* [TEXT FOR ANALYSIS]:
# LMDC or Rashid Lateef



## amerhch (Jun 3, 2011)

Which one is better lmdc or rashid latif?


----------



## Username (Sep 26, 2012)

LMDC


----------



## rockstar (Nov 4, 2012)

hehe....LMDC is the king edward of private med colleges....:thumbsup:so go for LMDC..


----------



## Username (Sep 26, 2012)

I wouldn't say KE of MBBS but it's definitely better than RLMC.


----------



## Username (Sep 26, 2012)




----------



## Hassan Babar 05 (Oct 12, 2012)

yeah and most corrupt also:thumbsup:


----------



## Username (Sep 26, 2012)

Haha. Indeed.


----------



## rockstar (Nov 4, 2012)

whether K.E or not but the best institute in lahore....:thumbsup:may i get in it


----------



## Username (Sep 26, 2012)

Shalamar, CMH are a better choice. But yea, hopefully you get in.


----------



## rockstar (Nov 4, 2012)

yaaa i like shalamar but CMH was not good...i didnt pay its fee for i was not treated in a good manner there


----------



## hummingbird (Nov 9, 2012)

Assalamualaikum to all the members .I need some help from u people .My aggregate is 60% and i have applied in centeral park ,shalamar,rashid latif and akhtar saeed medical colleges so di i hav any chances to get into these colleges.
Waiting for ur reply.


----------



## Jaten (Nov 8, 2012)

yeah i have the same problem ,can i get admission in any medical college in Punjab? i had my Fsc in 2010 but due to some reasons i couldn't continue my studies .And the worse is that i did not even appear in ETEA (MCAT) ,but recently i appeared in Federal medical and dental college's test, and unfortunately i got only 47 marks in that, and that was expected too ,because of the two and half years gap.
Friends i got 81% marks in matric and 78% in Fsc from Swat board.Now i am looking for a private medical college in punjab ,but the problem is that very low aggregate ,So plz if some one can help me and suggest a medical college where i can apply .


----------



## FarhanShah (Nov 9, 2012)

hi guys please help me decide.. Islamic international or Foundation university medical college
anyone of you who is going to join one of the above?..


----------



## Hassan Babar 05 (Oct 12, 2012)

Farhan u should go to Islamic International. Awesome college dude . just make a dash :cool!:


----------



## Jaten (Nov 8, 2012)

can anybody confirm the admission date in islamic international


----------



## myctoRule (Sep 23, 2011)

Pixel coordinate listings
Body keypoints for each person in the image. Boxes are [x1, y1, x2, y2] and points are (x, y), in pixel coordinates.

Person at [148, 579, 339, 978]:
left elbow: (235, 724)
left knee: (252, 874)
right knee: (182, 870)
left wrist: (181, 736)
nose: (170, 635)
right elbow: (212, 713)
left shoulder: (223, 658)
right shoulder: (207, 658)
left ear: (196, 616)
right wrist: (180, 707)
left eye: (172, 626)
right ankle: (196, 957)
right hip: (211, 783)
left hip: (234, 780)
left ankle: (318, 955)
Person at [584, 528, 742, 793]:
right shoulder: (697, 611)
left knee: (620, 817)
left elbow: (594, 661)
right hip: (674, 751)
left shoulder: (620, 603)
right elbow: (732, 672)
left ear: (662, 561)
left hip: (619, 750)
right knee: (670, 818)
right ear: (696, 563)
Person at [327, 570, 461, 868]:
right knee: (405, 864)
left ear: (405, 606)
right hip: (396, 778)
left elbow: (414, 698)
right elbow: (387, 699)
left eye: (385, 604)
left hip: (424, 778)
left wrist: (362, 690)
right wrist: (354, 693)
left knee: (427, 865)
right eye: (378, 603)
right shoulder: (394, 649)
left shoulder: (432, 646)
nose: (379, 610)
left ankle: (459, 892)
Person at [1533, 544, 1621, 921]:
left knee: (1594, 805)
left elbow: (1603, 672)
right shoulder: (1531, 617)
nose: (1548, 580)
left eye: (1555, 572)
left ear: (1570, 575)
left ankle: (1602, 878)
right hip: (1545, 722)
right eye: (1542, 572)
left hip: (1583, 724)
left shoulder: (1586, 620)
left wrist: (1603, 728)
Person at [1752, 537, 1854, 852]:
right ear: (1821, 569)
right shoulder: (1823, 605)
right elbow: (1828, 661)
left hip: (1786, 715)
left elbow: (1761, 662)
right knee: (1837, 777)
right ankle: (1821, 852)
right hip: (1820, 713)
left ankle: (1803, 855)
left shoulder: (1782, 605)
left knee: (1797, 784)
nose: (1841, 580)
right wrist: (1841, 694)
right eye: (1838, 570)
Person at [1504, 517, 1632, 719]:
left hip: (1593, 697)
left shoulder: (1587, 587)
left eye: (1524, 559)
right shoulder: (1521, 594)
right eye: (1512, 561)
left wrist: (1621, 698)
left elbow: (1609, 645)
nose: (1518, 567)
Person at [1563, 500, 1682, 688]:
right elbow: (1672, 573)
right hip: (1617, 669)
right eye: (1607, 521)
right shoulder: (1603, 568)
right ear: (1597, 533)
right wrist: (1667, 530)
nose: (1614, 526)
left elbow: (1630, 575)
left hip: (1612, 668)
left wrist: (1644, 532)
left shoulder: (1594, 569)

* [ABOUT THIS EXERCISE]:
In the forum thread about medical colleges, how would you render "Which one is better lmdc or rashid latif?" in French?

* [RESPONSE FOR THIS EXERCISE]:
Lequel est le meilleur, lmdc ou rashid latif ?